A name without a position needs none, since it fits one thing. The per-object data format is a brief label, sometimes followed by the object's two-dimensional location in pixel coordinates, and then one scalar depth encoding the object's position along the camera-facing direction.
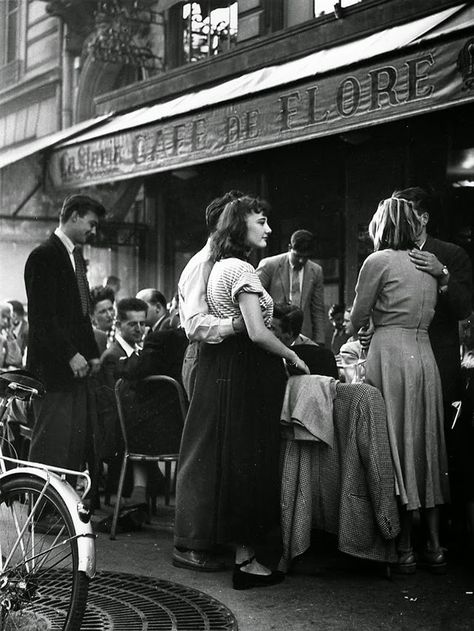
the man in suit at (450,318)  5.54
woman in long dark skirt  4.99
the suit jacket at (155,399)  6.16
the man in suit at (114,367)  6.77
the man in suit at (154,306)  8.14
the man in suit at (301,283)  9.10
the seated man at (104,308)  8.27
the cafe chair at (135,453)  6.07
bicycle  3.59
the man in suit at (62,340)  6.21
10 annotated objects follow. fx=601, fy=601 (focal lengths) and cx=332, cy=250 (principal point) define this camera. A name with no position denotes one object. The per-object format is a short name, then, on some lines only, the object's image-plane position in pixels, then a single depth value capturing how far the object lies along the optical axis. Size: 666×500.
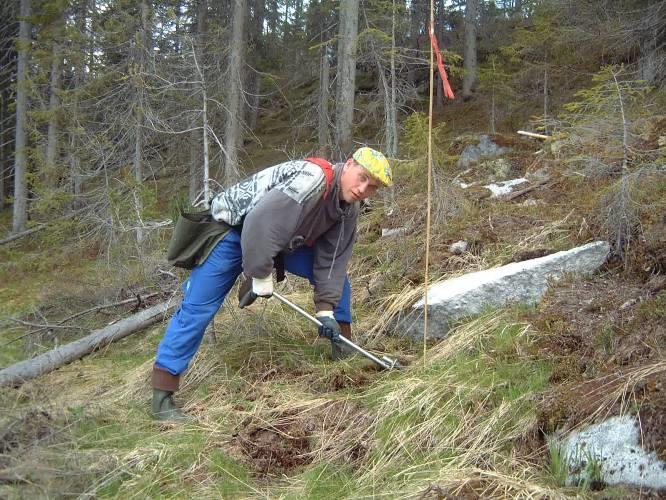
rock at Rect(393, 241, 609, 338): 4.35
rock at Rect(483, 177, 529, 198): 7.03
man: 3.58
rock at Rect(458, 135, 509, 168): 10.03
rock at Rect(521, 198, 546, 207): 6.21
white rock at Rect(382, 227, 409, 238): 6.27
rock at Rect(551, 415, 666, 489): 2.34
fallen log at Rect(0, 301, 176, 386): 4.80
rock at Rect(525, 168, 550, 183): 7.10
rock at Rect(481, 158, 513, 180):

····················

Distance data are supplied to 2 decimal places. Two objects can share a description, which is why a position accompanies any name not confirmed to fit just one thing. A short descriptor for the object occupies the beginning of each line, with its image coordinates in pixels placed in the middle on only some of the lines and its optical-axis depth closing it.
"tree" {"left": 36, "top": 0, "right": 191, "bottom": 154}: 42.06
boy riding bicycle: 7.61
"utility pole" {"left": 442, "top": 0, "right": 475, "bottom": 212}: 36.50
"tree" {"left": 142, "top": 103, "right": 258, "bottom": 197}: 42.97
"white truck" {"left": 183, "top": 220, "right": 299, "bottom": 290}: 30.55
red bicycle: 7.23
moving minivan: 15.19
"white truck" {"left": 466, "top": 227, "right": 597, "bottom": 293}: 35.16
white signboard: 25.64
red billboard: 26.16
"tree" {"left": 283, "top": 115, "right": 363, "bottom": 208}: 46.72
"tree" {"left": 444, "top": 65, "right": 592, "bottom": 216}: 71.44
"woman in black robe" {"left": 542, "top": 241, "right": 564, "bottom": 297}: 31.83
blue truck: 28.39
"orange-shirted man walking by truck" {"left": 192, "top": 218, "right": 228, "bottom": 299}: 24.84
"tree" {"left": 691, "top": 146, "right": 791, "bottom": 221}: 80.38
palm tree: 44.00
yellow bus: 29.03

····················

Only one stretch of the entries above is wanted: the lines from the one containing "boy riding bicycle: 7.61" through the one containing "blue truck: 28.39". Please reproduce it exactly.

boy riding bicycle: 7.61
"utility pole" {"left": 442, "top": 0, "right": 475, "bottom": 212}: 36.50
"tree" {"left": 142, "top": 103, "right": 258, "bottom": 197}: 42.97
"white truck" {"left": 183, "top": 220, "right": 299, "bottom": 290}: 30.55
red bicycle: 7.23
moving minivan: 15.19
"white truck" {"left": 466, "top": 227, "right": 597, "bottom": 293}: 35.16
white signboard: 25.64
red billboard: 26.16
"tree" {"left": 283, "top": 115, "right": 363, "bottom": 208}: 46.72
"tree" {"left": 444, "top": 65, "right": 592, "bottom": 216}: 71.44
"woman in black robe" {"left": 542, "top": 241, "right": 564, "bottom": 297}: 31.83
blue truck: 28.39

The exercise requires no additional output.